処理装置901は、任意の好適なプロセスを実行するための任意の数の機械または器具を含むことができる。例えば、処理装置901は、分析器を含むことができ、これは、生物学的サンプル等のサンプルを分析することが可能である、任意の好適な器具を含み得る。分析器の実施例は、分光光度計、輝度計、質量分析計、免疫分析器、血液学分析器、微生物学分析器、および/または分子生物学分析器を含む。いくつかの実施形態では、処理装置901は、サンプル多段化装置を含むことができる。サンプル多段化装置は、生物学的サンプルを伴うサンプル管を受容するためのサンプル格納ユニット、サンプル管またはサンプル保定容器を一時的に保管するためのサンプル保管ユニット、アリコータ等のサンプルを分取するための手段またはデバイス、分析器のために必要とされる試薬を備える少なくとも1つの試薬パックを保持するための手段、および任意の他の好適な特徴を含むことができる。
サーマルサイクラシステム907は、デッキ905に対して位置付けられることができ、液体容器を受容するように構成されることができる。反応容器(例えば、図10における103)は、手動で、または搬送デバイス941を介して、サーマルサイクラシステム907の中に装填されることができる。サーマルサイクラシステム907は、図10を参照して下記により詳細に議論されるように、液体容器の異なる部分を異なる温度に加熱し得る、複数の異なる加熱ゾーンを提供するように構成されることができる。例えば、サーマルサイクラシステム907は、3つのスタックまたは垂直レベルの加熱を備え、上部、中央、および底部加熱ゾーンを液体容器に提供することができる。したがって、例えば、液体容器内に配置される液体の量およびタイプに応じて、異なる量の加熱が、熱循環およびインキュベートプロセスを実施する等のために印加されることができる。

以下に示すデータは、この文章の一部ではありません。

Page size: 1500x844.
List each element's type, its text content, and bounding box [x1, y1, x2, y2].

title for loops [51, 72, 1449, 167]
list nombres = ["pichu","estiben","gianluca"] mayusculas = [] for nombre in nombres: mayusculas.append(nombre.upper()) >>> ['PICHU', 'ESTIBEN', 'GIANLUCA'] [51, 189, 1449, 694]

ロボット液体ハンドラ200は、撮像システム、例えば、カメラを具備し、デッキ905上に装填される試薬バイアルの標識を読み取ることができる。撮像システムは、ロボット液体ハンドラ200の中に装填される任意の単一試薬バイアル標識の全ての部分が、少なくとも1つのカメラの視野内にあることを確実にすることができる。したがって、試薬バイアルの円周の周囲に巻着される、試薬バイアル標識に関して、1つまたはそれを上回る撮像デバイスが、ミラーまたはターンテーブルの使用の有無にかかわらず、各試薬バイアルの完全な360度視野を有することができる。撮像デバイスは、デッキ905およびデッキ905上の任意の構成要素または構造940の全体の画像を捕捉するための任意の好適なデバイスであることができる。撮像デバイスは、構造940に搭載される、またはその近傍にある、複数の撮像デバイスのうちの1つを備えることができる。付加的実施例では、複数の撮像デバイスは、デッキ905上に配置される試薬バイアルの複数の視野を取得するように搭載されることができる。例えば、撮像デバイスは、光カメラ、ビデオカメラ、3次元画像カメラ、赤外線カメラ等の任意の好適なタイプのカメラであることができる。いくつかの実施形態はまた、3次元レーザスキャナ、赤外線光深度感知技術、または物体および/または部屋の3次元表面マップを作成するための他のツールを含むことができる。実施例では、撮像デバイスは、細隙走査技術を利用して、パノラマ画像を生産することができる。撮像システムによって撮影される画像は、流体取扱システムによって、視覚的インジケータ、例えば、数、テキスト、または記号の認識のために分析されることができる。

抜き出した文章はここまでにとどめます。